9) Simple self-audit checklist (keep this)
- My lender is a bank/finco/lending company/co-op/Pag-IBIG.
- I listed all covered due dates (quarantine months; any due ≤ Dec 31, 2020).
- My ledger shows deferred entries for those dates.
- No penalties/late fees posted for covered months.
- No interest on interest or “capitalized deferred interest.”
- Maturity date shifted by the same number of deferred months.
- Any base interest from the pause was spread without compounding.
- Credit record shows no adverse mark tied to the grace.
- If PDC/auto-debit occurred during grace, the lender reversed/reapplied it.
- I have written confirmation (or a corrected SOA/ledger).
10) Model letter you can send your lender
Subject: Request for Bayanihan Grace-Period Compliance Review — Housing Loan [Account No. ______]
Dear [Lender],
I write to request a Bayanihan compliance review of my housing loan pursuant to RA 11469 and RA 11494. The following installments fell within the covered periods: [list due dates].
In line with the laws and their guidelines:
- A 30-day grace per due date (RA 11469) and/or one-time 60-day grace (RA 11494) should have been applied;
- No penalties, fees, or interest on interest should have been charged; and
- The loan term should have been extended by at least the length of the grace period.

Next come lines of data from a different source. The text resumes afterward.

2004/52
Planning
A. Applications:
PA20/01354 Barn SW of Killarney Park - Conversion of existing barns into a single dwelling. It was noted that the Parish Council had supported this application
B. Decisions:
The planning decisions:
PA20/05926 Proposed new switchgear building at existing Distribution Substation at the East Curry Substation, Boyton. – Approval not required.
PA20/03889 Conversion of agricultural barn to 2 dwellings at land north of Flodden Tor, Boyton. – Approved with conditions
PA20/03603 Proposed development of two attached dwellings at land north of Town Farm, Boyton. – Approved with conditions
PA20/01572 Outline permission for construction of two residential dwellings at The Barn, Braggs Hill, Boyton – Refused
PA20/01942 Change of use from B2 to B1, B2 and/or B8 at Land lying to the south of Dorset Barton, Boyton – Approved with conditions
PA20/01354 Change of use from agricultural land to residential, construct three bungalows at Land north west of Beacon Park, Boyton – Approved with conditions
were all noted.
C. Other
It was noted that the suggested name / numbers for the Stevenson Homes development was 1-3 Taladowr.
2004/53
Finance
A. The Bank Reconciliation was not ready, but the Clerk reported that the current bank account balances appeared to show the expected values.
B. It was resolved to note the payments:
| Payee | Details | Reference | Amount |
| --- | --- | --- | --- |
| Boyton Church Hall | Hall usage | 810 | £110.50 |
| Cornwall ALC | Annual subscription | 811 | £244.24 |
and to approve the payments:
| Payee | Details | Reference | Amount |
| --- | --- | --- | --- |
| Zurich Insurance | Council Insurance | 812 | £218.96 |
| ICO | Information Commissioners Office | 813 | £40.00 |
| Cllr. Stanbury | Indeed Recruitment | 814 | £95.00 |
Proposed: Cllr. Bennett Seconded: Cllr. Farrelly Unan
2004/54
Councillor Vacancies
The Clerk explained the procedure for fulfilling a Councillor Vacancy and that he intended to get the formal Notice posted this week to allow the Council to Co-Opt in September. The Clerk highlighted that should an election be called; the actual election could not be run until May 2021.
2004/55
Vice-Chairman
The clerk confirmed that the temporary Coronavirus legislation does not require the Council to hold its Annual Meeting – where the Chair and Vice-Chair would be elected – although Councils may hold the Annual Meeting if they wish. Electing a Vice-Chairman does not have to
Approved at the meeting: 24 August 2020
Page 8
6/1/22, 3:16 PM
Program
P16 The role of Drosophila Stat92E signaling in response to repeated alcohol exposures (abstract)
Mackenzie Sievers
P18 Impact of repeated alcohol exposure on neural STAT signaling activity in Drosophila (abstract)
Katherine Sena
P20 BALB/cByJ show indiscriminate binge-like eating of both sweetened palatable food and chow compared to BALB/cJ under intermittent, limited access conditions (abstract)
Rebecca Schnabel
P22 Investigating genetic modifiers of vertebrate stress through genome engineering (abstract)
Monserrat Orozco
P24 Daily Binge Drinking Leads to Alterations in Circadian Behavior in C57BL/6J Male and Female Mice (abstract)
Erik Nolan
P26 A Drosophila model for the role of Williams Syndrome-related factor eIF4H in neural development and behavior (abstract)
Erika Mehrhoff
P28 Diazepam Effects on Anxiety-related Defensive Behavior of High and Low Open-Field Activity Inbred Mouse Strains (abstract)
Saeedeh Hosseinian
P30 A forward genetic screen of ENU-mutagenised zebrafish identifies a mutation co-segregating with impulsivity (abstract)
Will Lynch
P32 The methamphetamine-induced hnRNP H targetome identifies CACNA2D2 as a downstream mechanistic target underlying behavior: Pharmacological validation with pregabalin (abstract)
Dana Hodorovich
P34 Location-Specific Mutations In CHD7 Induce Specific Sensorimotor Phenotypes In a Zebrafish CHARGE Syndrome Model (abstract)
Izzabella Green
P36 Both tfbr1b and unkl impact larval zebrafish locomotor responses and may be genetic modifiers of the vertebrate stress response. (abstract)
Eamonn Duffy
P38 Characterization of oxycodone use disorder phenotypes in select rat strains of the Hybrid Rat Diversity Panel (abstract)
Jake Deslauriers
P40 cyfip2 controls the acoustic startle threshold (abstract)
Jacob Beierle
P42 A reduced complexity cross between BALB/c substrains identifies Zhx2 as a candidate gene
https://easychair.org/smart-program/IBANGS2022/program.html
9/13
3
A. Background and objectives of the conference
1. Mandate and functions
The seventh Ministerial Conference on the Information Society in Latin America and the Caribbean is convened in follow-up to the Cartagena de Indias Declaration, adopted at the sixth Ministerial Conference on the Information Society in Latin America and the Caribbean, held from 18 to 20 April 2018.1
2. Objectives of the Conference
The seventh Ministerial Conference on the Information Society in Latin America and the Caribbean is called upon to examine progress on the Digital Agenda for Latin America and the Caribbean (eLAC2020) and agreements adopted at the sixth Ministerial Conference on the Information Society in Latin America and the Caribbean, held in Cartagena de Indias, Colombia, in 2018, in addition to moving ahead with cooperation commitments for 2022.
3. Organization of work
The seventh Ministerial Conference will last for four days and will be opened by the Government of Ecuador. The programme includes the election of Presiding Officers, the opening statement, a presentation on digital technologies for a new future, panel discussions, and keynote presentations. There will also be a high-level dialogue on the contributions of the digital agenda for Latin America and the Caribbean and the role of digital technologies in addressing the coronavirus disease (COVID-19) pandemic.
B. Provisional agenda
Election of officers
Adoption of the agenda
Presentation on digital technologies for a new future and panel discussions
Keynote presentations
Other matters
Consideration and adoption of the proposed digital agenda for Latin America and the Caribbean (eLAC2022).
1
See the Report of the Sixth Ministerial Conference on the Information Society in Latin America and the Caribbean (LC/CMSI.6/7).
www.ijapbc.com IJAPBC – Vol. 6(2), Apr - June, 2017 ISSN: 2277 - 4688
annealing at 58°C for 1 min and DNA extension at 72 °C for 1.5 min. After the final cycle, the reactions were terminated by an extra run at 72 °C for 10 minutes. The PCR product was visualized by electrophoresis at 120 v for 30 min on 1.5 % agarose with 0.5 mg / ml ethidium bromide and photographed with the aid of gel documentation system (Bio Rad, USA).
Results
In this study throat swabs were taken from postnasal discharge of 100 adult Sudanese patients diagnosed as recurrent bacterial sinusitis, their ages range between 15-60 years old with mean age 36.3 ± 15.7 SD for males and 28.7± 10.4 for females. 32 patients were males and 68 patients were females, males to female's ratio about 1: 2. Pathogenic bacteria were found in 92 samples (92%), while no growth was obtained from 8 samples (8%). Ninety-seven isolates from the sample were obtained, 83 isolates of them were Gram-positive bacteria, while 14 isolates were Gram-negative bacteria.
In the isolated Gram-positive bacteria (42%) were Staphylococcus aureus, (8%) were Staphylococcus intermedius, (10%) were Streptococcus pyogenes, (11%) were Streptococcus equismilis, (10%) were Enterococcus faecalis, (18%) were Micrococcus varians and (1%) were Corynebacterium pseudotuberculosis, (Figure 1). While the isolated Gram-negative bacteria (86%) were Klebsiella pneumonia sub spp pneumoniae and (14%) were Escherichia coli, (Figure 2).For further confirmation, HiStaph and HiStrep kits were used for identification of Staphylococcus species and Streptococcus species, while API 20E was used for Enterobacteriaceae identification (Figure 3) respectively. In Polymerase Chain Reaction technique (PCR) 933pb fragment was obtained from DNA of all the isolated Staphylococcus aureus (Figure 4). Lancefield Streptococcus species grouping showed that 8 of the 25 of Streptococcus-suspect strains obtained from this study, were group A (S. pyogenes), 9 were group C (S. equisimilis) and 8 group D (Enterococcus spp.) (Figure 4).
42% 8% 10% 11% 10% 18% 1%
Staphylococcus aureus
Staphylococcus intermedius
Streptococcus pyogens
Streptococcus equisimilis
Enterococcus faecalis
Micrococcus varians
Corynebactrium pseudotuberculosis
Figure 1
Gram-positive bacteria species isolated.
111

Kindly provide within 15 banking days a revised ledger showing the grace application, term extension, and removal of any prohibited charges, and advise how any base interest was spread without compounding.
Thank you.
11) Bottom line
If any scheduled installment of your housing loan fell within ECQ/MECQ months of 2020 or was due on or before 31 December 2020, your loan qualified by law for a payment grace period—30 days per covered due date under RA 11469 and a one-time 60-day grace under RA 11494—without penalties, fees, or interest-on-interest, and with a mandatory term extension. Your statements and maturity date should reflect that. If they don’t, use the self-audit above, write your lender, and escalate to the appropriate regulator if necessary.